In the Umm al-Hiran case, police knew the unit had opened an investigation an hour after the shooting. But on the day the Bedouin community was evacuated, all the policemen involved in the incident testified at the Negev Central Unit police station about the shooting and watched footage of it.

It also transpired that the officers’ commanders had already interrogated them at the site.

The Justice Ministry unit received the first report of the incident about a half hour after Abu al-Kiyan had been shot and policeman Erez Levy had been fatally run over. Police reported the incident to the department as a car-ramming terror attack. Then police spokeswoman Merav Lapidot told the media a terrorist “charged with his car toward the forces and carried out a ramming attack,” referring to Abu al-Kiyan, who was killed by police.

A few hours later, the unit asked police for footage of the event, but was ignored. The unit also asked to interrogate the officers involved, but the police representative said those officers were still in Umm al-Hiran and had been forbidden to leave by their commanders.

In fact, some of the officers involved, including the one who had fired at Abu al-Kiyan’s car first, had gone to Erez Levy’s home in Yavne, where they were shown the footage of the incident that had been taken by a police helicopter.

The funeral of Yakub Abu al-Kiyan, who was killed in 2017 in Umm al-Hiran.Credit: Eliyahu Hershkovitz

Later, police released some of the film to the media – without coordinating the move with the Justice Ministry unit. Also, police failed on two occasions to hand over investigative materials to the unit, including the footage of the shooting, the weapons the policemen had used, items found in Abu al-Kiyan’s house, the evacuation preparations and the recording of the police transmissions on the day of the incident.

A unit investigator came to the Ha’ayarot police station in Be’er Sheva three hours after the shooting, where she waited for two hours for the materials, but the station commanders refused to give them to her.

On the same day the investigator came to the Be’er Sheva station, in coordination with the police, but was forbidden to enter and had to leave without receiving the materials. The investigator wrote in a memo that Central Unit Cmdr. Yigal Kalimian told her he forbade her to enter and did not know what footage she was talking about.

Police passed on to the investigative unit some of the footage taken by the helicopter only on the night of the date the shooting took place, and the rest of the materials four days after the incident.

The unit suspected that police obstructed the investigation and had the policemen change their versions of the incident. Shortly after the shooting the policeman who had fired first at Abu al-Kiyan’s car told the Shin Bet coordinator known as “Taher” that he felt no danger to his or his colleagues’ lives, and that had he felt such danger he would have shot to kill.

But later on he changed his story and said in his testimony at the police Negev Central Unit and at the Justice Ministry unit that he did feel his life was in danger.

Also, the policemen didn’t mention in their first testimony at the police station that one of them had smashed Abu al-Kiyan’s car as it passed them, which indicated the low speed at which the car was moving. Only after former police commissioner Roni Alsheich brought this up himself at a press conference a few days after the incident did the policemen mention this as well.

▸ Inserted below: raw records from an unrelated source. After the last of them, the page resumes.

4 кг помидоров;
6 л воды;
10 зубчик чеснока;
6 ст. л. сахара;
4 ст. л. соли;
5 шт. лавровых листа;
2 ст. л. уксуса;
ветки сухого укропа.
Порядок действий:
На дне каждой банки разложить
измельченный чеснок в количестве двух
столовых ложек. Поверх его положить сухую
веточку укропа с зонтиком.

“The police actively obstructed the investigation, like showing the policemen involved the footage, interrogating them, refusing to hand over the materials to investigators on the first day and their lack of cooperation,” a senior law enforcement official said.

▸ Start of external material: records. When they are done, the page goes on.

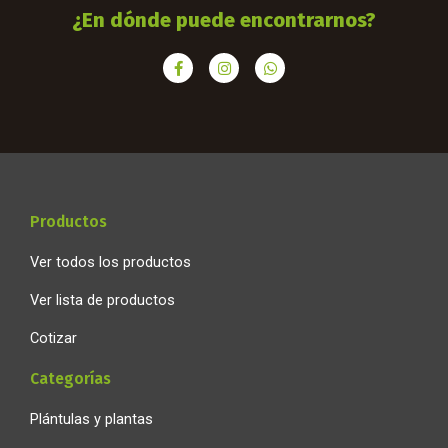
¿En dónde puede encontrarnos?
F
I
W
a
n
h
c
s
a
e
t
t
b
a
s
o
g
a
o
r
p
k
a
p
-
m
f
Productos
Ver todos los productos
Ver lista de productos
Cotizar
Categorías
Plántulas y plantas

“All these things led to obstruction of the investigation and prevented us from finding the truth,” he said.

Superintendent Dubi Scherzer, the Justice Ministry unit’s chief investigator on the case, wrote in a petition this week to Jerusalem District Court that Alsheich had tried to deter the unit from investigating the police and in particular the Umm al-Hiran event.

About a year and a half after the incident, Nitzan closed the case, saying it was impossible to determine whether the ramming was a terror attack. He also said there was no reasonable suspicion that the policemen involved had committed criminal offenses.